───── SUPPLIED DATA

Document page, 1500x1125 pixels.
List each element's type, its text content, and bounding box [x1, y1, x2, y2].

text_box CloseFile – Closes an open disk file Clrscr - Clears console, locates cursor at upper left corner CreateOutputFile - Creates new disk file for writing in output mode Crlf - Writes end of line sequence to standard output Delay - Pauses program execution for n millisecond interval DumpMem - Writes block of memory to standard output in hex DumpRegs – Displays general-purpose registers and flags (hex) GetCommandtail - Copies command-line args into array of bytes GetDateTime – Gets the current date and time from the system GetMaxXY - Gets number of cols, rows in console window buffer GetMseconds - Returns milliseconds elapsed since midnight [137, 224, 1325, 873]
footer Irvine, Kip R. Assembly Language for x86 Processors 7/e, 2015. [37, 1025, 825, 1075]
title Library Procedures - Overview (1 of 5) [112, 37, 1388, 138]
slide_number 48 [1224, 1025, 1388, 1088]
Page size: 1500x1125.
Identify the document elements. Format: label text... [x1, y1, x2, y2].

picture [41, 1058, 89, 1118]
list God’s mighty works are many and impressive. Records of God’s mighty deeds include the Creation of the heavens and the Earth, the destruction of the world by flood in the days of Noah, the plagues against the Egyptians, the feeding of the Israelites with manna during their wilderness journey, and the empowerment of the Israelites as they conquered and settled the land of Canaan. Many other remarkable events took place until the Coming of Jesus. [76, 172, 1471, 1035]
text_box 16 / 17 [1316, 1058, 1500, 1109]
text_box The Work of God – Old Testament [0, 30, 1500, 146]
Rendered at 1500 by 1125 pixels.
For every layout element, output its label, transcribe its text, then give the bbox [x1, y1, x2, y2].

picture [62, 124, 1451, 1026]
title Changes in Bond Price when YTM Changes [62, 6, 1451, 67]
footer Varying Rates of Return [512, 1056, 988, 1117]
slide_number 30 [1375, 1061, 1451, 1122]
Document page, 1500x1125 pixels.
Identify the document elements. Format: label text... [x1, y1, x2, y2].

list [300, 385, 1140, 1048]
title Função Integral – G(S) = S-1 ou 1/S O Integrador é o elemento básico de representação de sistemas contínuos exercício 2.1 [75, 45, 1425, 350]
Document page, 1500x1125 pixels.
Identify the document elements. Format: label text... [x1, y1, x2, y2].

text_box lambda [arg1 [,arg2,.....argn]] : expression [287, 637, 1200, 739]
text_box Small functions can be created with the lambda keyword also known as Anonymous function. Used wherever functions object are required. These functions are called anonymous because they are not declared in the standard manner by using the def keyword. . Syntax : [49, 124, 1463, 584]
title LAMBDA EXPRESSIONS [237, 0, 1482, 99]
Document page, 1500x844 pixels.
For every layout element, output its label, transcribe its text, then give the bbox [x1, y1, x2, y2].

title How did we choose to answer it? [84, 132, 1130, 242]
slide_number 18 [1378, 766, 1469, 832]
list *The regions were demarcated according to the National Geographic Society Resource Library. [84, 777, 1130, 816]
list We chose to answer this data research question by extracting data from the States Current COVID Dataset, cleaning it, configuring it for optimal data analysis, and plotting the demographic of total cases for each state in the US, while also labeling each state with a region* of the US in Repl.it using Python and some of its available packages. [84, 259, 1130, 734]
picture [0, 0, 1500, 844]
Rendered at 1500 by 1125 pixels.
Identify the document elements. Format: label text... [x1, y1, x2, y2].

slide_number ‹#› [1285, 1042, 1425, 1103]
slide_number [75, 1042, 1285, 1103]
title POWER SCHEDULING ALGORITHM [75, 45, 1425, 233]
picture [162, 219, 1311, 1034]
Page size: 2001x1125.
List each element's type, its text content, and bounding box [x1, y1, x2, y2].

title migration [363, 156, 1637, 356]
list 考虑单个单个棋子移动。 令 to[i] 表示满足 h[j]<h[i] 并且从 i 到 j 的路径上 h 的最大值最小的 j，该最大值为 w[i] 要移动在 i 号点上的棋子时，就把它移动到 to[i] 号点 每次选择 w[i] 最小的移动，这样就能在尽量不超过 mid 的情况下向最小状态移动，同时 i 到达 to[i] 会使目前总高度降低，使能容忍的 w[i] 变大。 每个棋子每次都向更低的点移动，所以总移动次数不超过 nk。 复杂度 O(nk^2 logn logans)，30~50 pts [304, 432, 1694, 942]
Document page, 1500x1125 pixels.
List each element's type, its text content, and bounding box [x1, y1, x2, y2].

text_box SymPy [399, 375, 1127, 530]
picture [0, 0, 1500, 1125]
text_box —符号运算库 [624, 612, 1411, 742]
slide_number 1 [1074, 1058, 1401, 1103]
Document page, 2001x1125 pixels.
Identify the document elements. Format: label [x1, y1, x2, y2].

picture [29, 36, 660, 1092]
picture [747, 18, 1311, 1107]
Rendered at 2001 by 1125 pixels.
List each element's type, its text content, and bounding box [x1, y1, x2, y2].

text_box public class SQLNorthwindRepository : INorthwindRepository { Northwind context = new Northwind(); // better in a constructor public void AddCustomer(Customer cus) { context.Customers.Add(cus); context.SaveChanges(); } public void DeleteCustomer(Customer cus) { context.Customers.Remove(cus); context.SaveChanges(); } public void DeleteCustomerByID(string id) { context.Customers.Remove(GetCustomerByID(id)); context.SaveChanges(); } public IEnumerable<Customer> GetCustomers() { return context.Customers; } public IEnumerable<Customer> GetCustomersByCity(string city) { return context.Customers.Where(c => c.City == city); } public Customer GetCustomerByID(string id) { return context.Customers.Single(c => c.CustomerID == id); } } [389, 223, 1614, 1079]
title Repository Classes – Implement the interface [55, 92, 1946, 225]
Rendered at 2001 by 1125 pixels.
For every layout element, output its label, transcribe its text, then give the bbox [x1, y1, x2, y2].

──────────

WORK ORDER: The full set of records should be duplicated exactly.

EXERCISE RESULT:
Document page, 1500x1125 pixels.
List each element's type, its text content, and bounding box [x1, y1, x2, y2].

text_box CloseFile – Closes an open disk file Clrscr - Clears console, locates cursor at upper left corner CreateOutputFile - Creates new disk file for writing in output mode Crlf - Writes end of line sequence to standard output Delay - Pauses program execution for n millisecond interval DumpMem - Writes block of memory to standard output in hex DumpRegs – Displays general-purpose registers and flags (hex) GetCommandtail - Copies command-line args into array of bytes GetDateTime – Gets the current date and time from the system GetMaxXY - Gets number of cols, rows in console window buffer GetMseconds - Returns milliseconds elapsed since midnight [137, 224, 1325, 873]
footer Irvine, Kip R. Assembly Language for x86 Processors 7/e, 2015. [37, 1025, 825, 1075]
title Library Procedures - Overview (1 of 5) [112, 37, 1388, 138]
slide_number 48 [1224, 1025, 1388, 1088]
Page size: 1500x1125.
Identify the document elements. Format: label text... [x1, y1, x2, y2].

picture [41, 1058, 89, 1118]
list God’s mighty works are many and impressive. Records of God’s mighty deeds include the Creation of the heavens and the Earth, the destruction of the world by flood in the days of Noah, the plagues against the Egyptians, the feeding of the Israelites with manna during their wilderness journey, and the empowerment of the Israelites as they conquered and settled the land of Canaan. Many other remarkable events took place until the Coming of Jesus. [76, 172, 1471, 1035]
text_box 16 / 17 [1316, 1058, 1500, 1109]
text_box The Work of God – Old Testament [0, 30, 1500, 146]
Rendered at 1500 by 1125 pixels.
For every layout element, output its label, transcribe its text, then give the bbox [x1, y1, x2, y2].

picture [62, 124, 1451, 1026]
title Changes in Bond Price when YTM Changes [62, 6, 1451, 67]
footer Varying Rates of Return [512, 1056, 988, 1117]
slide_number 30 [1375, 1061, 1451, 1122]
Document page, 1500x1125 pixels.
Identify the document elements. Format: label text... [x1, y1, x2, y2].

list [300, 385, 1140, 1048]
title Função Integral – G(S) = S-1 ou 1/S O Integrador é o elemento básico de representação de sistemas contínuos exercício 2.1 [75, 45, 1425, 350]
Document page, 1500x1125 pixels.
Identify the document elements. Format: label text... [x1, y1, x2, y2].

text_box lambda [arg1 [,arg2,.....argn]] : expression [287, 637, 1200, 739]
text_box Small functions can be created with the lambda keyword also known as Anonymous function. Used wherever functions object are required. These functions are called anonymous because they are not declared in the standard manner by using the def keyword. . Syntax : [49, 124, 1463, 584]
title LAMBDA EXPRESSIONS [237, 0, 1482, 99]
Document page, 1500x844 pixels.
For every layout element, output its label, transcribe its text, then give the bbox [x1, y1, x2, y2].

title How did we choose to answer it? [84, 132, 1130, 242]
slide_number 18 [1378, 766, 1469, 832]
list *The regions were demarcated according to the National Geographic Society Resource Library. [84, 777, 1130, 816]
list We chose to answer this data research question by extracting data from the States Current COVID Dataset, cleaning it, configuring it for optimal data analysis, and plotting the demographic of total cases for each state in the US, while also labeling each state with a region* of the US in Repl.it using Python and some of its available packages. [84, 259, 1130, 734]
picture [0, 0, 1500, 844]
Rendered at 1500 by 1125 pixels.
Identify the document elements. Format: label text... [x1, y1, x2, y2].

slide_number ‹#› [1285, 1042, 1425, 1103]
slide_number [75, 1042, 1285, 1103]
title POWER SCHEDULING ALGORITHM [75, 45, 1425, 233]
picture [162, 219, 1311, 1034]
Page size: 2001x1125.
List each element's type, its text content, and bounding box [x1, y1, x2, y2].

title migration [363, 156, 1637, 356]
list 考虑单个单个棋子移动。 令 to[i] 表示满足 h[j]<h[i] 并且从 i 到 j 的路径上 h 的最大值最小的 j，该最大值为 w[i] 要移动在 i 号点上的棋子时，就把它移动到 to[i] 号点 每次选择 w[i] 最小的移动，这样就能在尽量不超过 mid 的情况下向最小状态移动，同时 i 到达 to[i] 会使目前总高度降低，使能容忍的 w[i] 变大。 每个棋子每次都向更低的点移动，所以总移动次数不超过 nk。 复杂度 O(nk^2 logn logans)，30~50 pts [304, 432, 1694, 942]
Document page, 1500x1125 pixels.
List each element's type, its text content, and bounding box [x1, y1, x2, y2].

text_box SymPy [399, 375, 1127, 530]
picture [0, 0, 1500, 1125]
text_box —符号运算库 [624, 612, 1411, 742]
slide_number 1 [1074, 1058, 1401, 1103]
Document page, 2001x1125 pixels.
Identify the document elements. Format: label [x1, y1, x2, y2].

picture [29, 36, 660, 1092]
picture [747, 18, 1311, 1107]
Rendered at 2001 by 1125 pixels.
List each element's type, its text content, and bounding box [x1, y1, x2, y2].

text_box public class SQLNorthwindRepository : INorthwindRepository { Northwind context = new Northwind(); // better in a constructor public void AddCustomer(Customer cus) { context.Customers.Add(cus); context.SaveChanges(); } public void DeleteCustomer(Customer cus) { context.Customers.Remove(cus); context.SaveChanges(); } public void DeleteCustomerByID(string id) { context.Customers.Remove(GetCustomerByID(id)); context.SaveChanges(); } public IEnumerable<Customer> GetCustomers() { return context.Customers; } public IEnumerable<Customer> GetCustomersByCity(string city) { return context.Customers.Where(c => c.City == city); } public Customer GetCustomerByID(string id) { return context.Customers.Single(c => c.CustomerID == id); } } [389, 223, 1614, 1079]
title Repository Classes – Implement the interface [55, 92, 1946, 225]
Rendered at 2001 by 1125 pixels.
For every layout element, output its label, transcribe its text, then give the bbox [x1, y1, x2, y2].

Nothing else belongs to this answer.